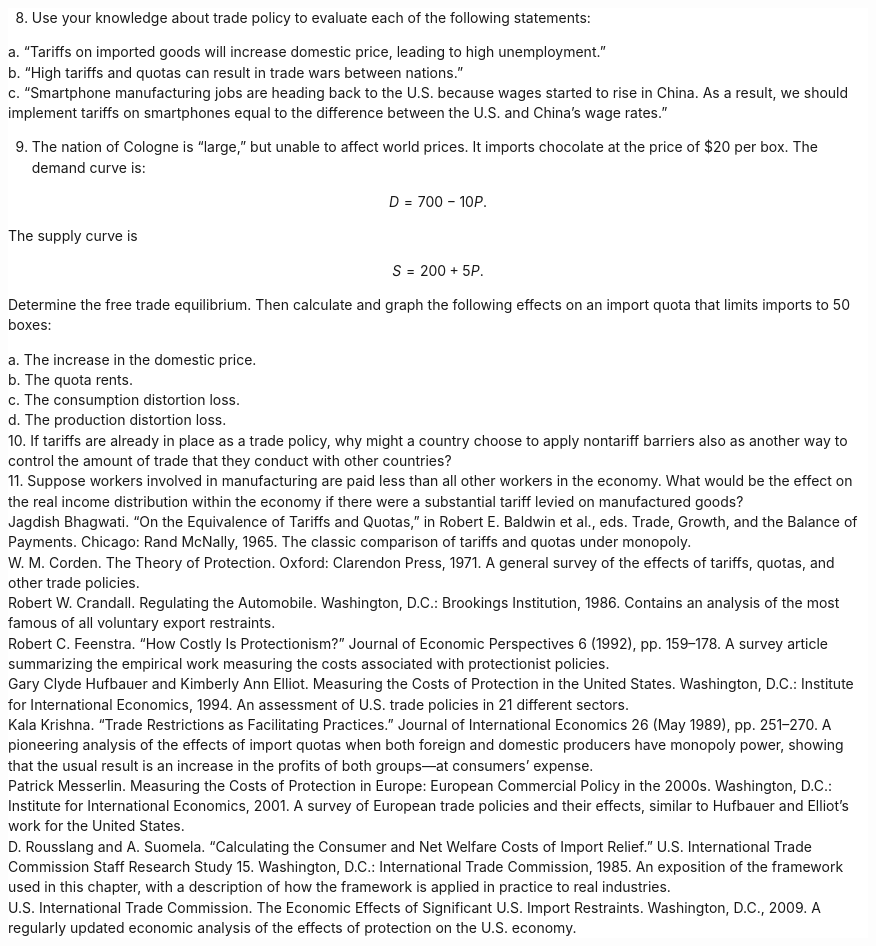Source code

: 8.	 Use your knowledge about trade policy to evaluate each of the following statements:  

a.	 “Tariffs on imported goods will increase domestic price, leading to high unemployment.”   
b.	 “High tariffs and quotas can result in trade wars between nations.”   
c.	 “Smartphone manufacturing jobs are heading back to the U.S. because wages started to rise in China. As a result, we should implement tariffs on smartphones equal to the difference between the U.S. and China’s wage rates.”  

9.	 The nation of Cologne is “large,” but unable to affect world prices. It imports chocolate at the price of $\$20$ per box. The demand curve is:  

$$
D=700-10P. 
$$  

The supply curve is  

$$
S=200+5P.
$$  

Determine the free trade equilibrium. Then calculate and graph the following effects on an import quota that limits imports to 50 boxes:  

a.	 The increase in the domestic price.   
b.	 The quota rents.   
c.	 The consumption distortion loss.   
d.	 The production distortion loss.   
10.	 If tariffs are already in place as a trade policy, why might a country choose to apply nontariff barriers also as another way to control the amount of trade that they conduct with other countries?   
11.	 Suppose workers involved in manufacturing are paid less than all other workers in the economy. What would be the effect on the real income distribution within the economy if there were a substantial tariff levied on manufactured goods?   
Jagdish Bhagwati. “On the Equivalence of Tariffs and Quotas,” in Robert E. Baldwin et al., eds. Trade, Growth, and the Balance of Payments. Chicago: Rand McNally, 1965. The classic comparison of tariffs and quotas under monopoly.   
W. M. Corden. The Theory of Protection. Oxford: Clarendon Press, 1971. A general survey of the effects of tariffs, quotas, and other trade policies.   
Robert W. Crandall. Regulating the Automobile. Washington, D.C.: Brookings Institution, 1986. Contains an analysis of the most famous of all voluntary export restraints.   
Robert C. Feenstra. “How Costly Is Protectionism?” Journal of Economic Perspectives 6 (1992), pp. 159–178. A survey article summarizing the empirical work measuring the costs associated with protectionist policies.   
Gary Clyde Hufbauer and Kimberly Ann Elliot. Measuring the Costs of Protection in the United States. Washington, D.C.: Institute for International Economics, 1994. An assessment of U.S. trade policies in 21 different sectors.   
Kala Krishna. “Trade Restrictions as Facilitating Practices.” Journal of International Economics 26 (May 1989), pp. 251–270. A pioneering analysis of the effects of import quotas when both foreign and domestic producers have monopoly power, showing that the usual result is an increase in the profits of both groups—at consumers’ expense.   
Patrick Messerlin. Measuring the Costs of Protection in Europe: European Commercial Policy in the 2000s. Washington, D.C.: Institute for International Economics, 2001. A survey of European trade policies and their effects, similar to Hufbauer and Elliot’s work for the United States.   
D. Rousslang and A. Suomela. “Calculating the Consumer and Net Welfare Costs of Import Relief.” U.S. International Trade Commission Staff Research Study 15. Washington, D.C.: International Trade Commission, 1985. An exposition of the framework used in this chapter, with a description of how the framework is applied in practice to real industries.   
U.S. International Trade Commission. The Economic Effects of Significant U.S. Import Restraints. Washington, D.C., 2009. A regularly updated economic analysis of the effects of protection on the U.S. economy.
======
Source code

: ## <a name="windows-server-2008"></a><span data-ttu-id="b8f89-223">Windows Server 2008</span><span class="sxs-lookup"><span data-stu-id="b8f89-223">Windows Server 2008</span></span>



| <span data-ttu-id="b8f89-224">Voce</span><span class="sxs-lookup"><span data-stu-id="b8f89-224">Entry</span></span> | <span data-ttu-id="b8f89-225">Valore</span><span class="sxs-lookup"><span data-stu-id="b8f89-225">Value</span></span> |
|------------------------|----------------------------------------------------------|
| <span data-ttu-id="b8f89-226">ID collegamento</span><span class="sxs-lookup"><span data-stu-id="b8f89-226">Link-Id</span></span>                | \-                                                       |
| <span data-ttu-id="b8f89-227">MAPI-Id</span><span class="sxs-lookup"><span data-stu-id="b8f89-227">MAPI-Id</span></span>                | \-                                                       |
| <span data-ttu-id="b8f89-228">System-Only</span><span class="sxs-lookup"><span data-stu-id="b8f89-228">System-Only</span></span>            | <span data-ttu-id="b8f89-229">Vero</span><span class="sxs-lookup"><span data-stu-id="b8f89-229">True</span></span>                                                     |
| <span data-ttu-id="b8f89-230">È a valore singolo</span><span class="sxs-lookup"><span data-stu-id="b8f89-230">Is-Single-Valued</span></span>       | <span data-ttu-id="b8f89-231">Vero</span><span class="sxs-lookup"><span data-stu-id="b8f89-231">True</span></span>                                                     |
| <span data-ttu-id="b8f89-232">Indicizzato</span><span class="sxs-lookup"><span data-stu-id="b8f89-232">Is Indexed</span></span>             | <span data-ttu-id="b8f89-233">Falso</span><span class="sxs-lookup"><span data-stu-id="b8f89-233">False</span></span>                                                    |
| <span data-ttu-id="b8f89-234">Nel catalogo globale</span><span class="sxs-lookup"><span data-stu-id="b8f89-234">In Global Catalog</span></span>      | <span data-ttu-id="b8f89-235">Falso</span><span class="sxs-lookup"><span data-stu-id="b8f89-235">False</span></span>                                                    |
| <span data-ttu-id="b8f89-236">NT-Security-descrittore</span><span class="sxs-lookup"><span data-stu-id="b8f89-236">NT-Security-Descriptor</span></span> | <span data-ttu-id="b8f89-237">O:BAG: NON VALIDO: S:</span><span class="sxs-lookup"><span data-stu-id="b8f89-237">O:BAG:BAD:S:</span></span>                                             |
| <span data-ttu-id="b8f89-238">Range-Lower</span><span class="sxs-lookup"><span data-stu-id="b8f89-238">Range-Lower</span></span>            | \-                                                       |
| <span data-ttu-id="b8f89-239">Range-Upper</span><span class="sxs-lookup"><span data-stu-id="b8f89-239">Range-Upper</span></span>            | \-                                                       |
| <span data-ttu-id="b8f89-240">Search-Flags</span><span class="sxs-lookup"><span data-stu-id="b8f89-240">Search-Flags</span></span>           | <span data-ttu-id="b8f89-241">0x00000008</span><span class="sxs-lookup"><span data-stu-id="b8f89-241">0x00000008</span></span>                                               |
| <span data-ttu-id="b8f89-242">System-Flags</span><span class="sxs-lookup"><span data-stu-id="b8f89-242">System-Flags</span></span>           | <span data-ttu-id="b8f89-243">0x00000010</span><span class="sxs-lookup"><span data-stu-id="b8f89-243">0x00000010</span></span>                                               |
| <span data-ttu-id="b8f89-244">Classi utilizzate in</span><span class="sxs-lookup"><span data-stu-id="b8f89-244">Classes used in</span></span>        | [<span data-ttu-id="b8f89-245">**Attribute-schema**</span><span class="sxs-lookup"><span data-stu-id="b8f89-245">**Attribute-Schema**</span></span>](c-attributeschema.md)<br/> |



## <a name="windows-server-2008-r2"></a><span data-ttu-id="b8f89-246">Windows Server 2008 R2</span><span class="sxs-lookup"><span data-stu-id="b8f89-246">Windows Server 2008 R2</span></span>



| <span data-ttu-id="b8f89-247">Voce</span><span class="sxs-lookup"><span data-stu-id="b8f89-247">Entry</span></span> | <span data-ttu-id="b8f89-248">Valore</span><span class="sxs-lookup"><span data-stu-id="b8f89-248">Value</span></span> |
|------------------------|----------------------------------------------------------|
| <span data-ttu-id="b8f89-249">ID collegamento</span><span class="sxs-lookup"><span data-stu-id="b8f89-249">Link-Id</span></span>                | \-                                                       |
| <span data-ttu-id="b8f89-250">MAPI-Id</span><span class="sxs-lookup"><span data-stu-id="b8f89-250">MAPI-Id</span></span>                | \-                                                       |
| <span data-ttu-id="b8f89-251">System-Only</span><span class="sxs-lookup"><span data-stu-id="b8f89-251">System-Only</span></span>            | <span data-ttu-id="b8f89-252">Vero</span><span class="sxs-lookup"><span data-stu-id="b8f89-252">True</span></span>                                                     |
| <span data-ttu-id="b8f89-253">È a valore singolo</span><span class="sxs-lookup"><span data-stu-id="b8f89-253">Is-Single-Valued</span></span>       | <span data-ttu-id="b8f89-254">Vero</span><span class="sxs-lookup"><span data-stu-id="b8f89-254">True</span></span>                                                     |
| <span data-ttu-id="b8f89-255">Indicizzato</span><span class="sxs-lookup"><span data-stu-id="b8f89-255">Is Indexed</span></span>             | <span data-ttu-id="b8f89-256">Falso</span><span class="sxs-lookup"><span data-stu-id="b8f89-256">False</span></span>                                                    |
======
** Required action **
Wherever the word "collegamento" appears in the entries above, copy that line.

** Finished task **
| <span data-ttu-id="b8f89-226">ID collegamento</span><span class="sxs-lookup"><span data-stu-id="b8f89-226">Link-Id</span></span>                | \-                                                       |
| <span data-ttu-id="b8f89-249">ID collegamento</span><span class="sxs-lookup"><span data-stu-id="b8f89-249">Link-Id</span></span>                | \-                                                       |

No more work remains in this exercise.